:: Texto de partida

RC > Falando de política e não de “politique”. Como estão as relações com a Câmara?
NB > Estão bem, estão ótimas. Houve também um caminho a percorrer, até porque havia uma certa desconfiança que isto pudesse não correr muito bem. Temos feito um esforço enorme para criar aproximação e para que as coisas correrem bem entre as entidades. Na primeira passagem a atitude não foi bem essa, até porque chegámos a dar uns… pontapés nas pedras com Jorge Barroso, com quem tinha uma grande aproximação. Ainda assim fizemos obras sem licença, embargámos outras à Câmara… Hoje, com um processo de maturação completamente diferente, sabemos que as coisas não podem ser assim. Tambem senti que a aproximação foi recíproca e fizemo-lo sentindo que da parte deste executivo municipal, que na altura também estava a chegar e a aprender, também se fez um caminho em relação à instituição, de reconhecimento e de aproximação. Hoje o que existe é um clima de parceria, de confiança e de respeito.

RC > A aposta da Confraria no 1.º ciclo apanhou a comunidade da Nazaré de surpresa. Como surgiu o projeto?
NB > Há dois grandes motivos que estão na base desta ideia. Um deles tem a ver com a dificuldade que sentimos em manter as nossas crianças no pré-escolar, pois aqui têm de pagar uma mensalidade e no público aparentemente o serviço é gratuito. Todavia, feitas bem as contas as mensalidades que pagam aqui não são muito superiores ao que acabam por ser os custos no público. Nesse sentido, pensámos em construir uma estratégia de ensino mais atrativa, de forma a fidelizar também as famílias. Do berço aos 2 anos não temos concorrência no mercado local, perdemos é na pré. Pensámos que se conseguíssemos abrir o 1.º ciclo, com um modelo atrativo em termos de qualidade/preço, conseguíamos garantir que essa saída era menor, ou pelo menos, manteríamos uma turma da pré. O outro motivo tem a ver com algum descontentamento na forma como está massificado o 1.º ciclo no concelho, que apesar de ter ótimas instalações concentra muitos alunos, levando a preocupações subjacentes dos pais. Temos consciência do risco que estamos a correr. É um processo que também rompe mentalidades, mas volto a dizer: tendo em conta o que está incluído [alimentação, transporte, AECs e ATL] na mensalidade de 150 euros, metade do que se pratica no mercado privado, é um valor que não onera o orçamento familiar.

::::

Transcreve o trecho da entrevista que vai de "NB > Estão bem, estão" até "e de respeito.", substituindo "clima" por "ambiente".

:: Dados extraídos

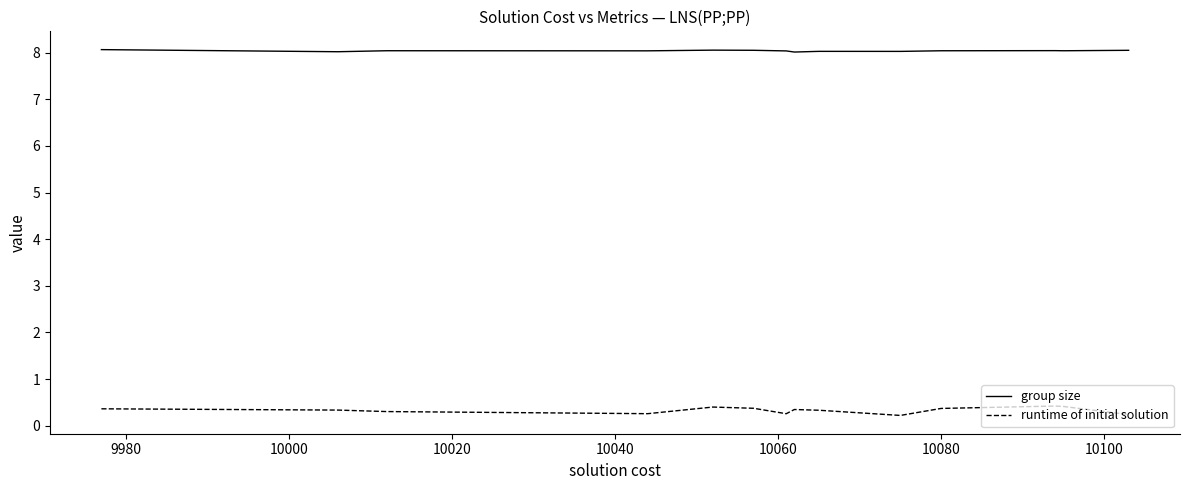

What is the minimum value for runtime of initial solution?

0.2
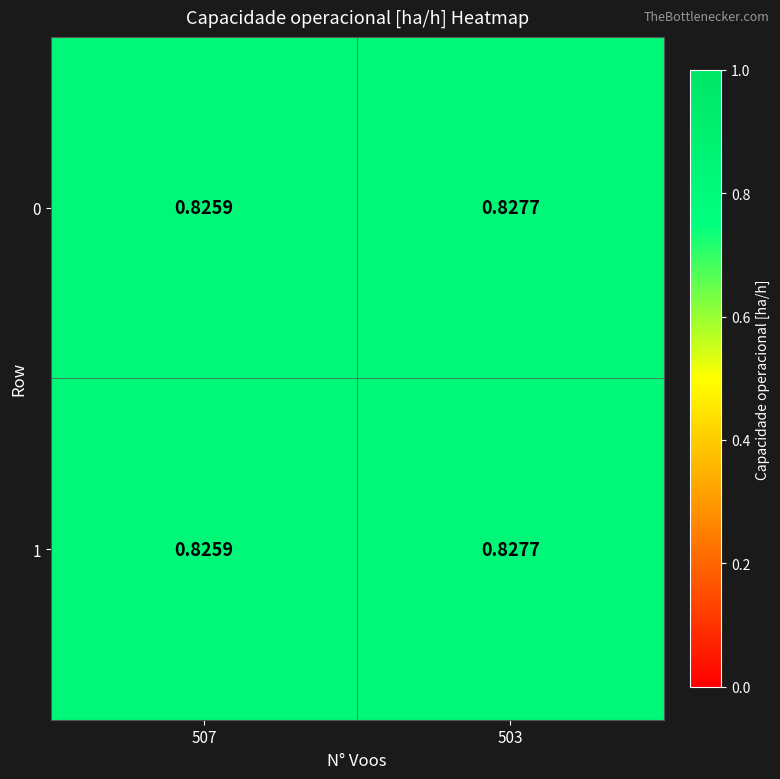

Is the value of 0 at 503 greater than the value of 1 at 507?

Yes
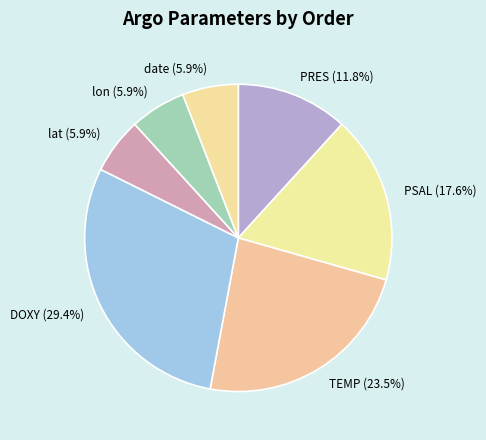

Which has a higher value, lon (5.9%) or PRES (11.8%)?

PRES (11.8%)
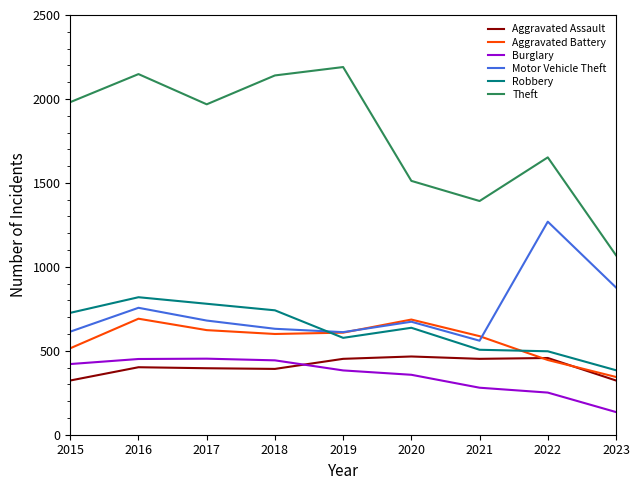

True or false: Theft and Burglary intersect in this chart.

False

::::

■ A tua resposta:
NB > Estão bem, estão ótimas. Houve também um caminho a percorrer, até porque havia uma certa desconfiança que isto pudesse não correr muito bem. Temos feito um esforço enorme para criar aproximação e para que as coisas correrem bem entre as entidades. Na primeira passagem a atitude não foi bem essa, até porque chegámos a dar uns… pontapés nas pedras com Jorge Barroso, com quem tinha uma grande aproximação. Ainda assim fizemos obras sem licença, embargámos outras à Câmara… Hoje, com um processo de maturação completamente diferente, sabemos que as coisas não podem ser assim. Tambem senti que a aproximação foi recíproca e fizemo-lo sentindo que da parte deste executivo municipal, que na altura também estava a chegar e a aprender, também se fez um caminho em relação à instituição, de reconhecimento e de aproximação. Hoje o que existe é um ambiente de parceria, de confiança e de respeito.